** Opening Available data block **

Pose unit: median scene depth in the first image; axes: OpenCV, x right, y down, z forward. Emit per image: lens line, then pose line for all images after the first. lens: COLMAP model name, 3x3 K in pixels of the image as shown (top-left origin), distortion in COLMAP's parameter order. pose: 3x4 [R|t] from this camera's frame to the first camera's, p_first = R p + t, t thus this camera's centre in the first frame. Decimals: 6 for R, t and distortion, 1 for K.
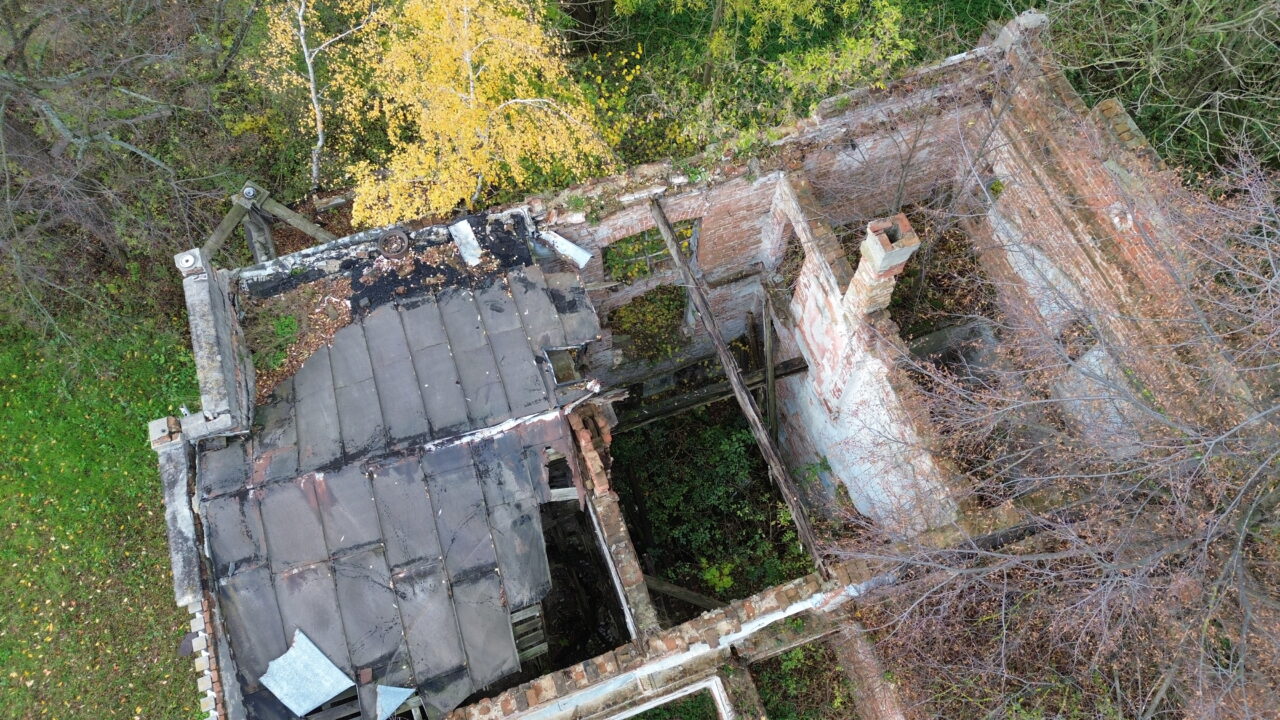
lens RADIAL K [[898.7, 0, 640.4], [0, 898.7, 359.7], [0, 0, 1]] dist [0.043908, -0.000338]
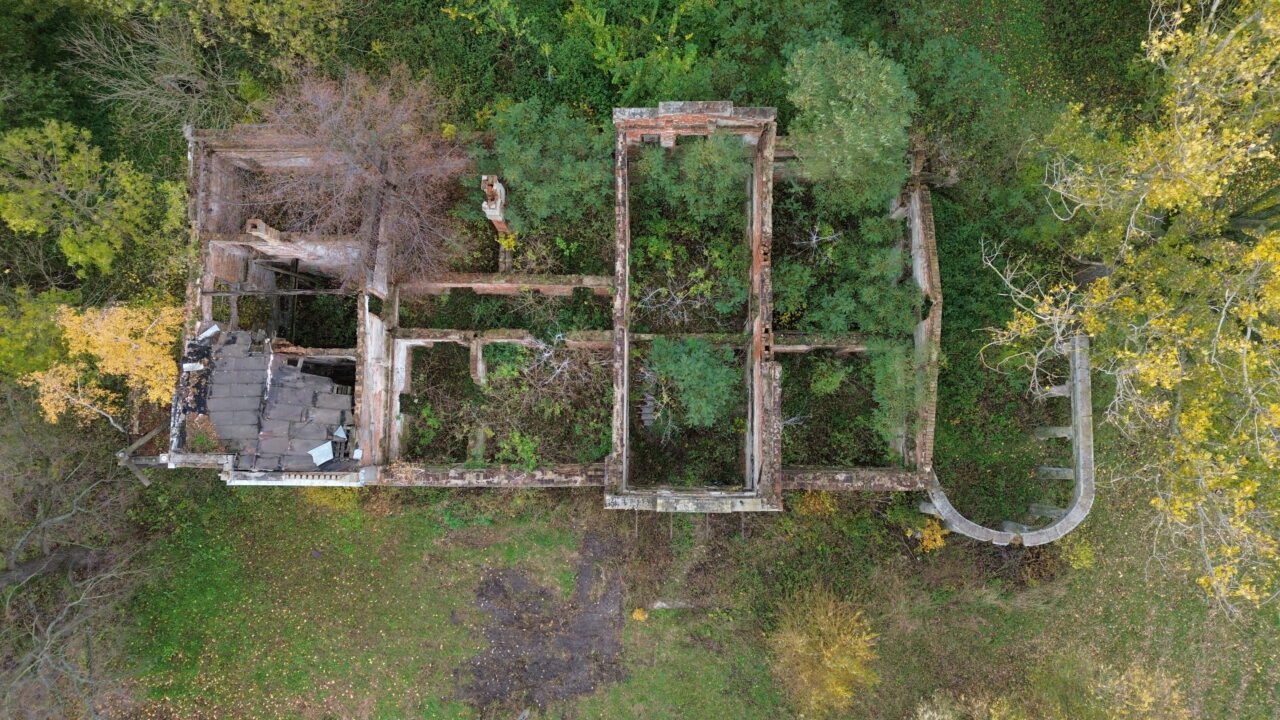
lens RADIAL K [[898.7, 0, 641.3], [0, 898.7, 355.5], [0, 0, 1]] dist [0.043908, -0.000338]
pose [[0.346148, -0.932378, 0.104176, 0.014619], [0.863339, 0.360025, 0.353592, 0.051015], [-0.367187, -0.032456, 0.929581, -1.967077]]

** Closing Available data block **

### [Problem requirements]
Count the lines in the material above that contain the string "pose", treating uppercase and lowercase as different. Reply with the number alone.

### [Answer to the exercise]
2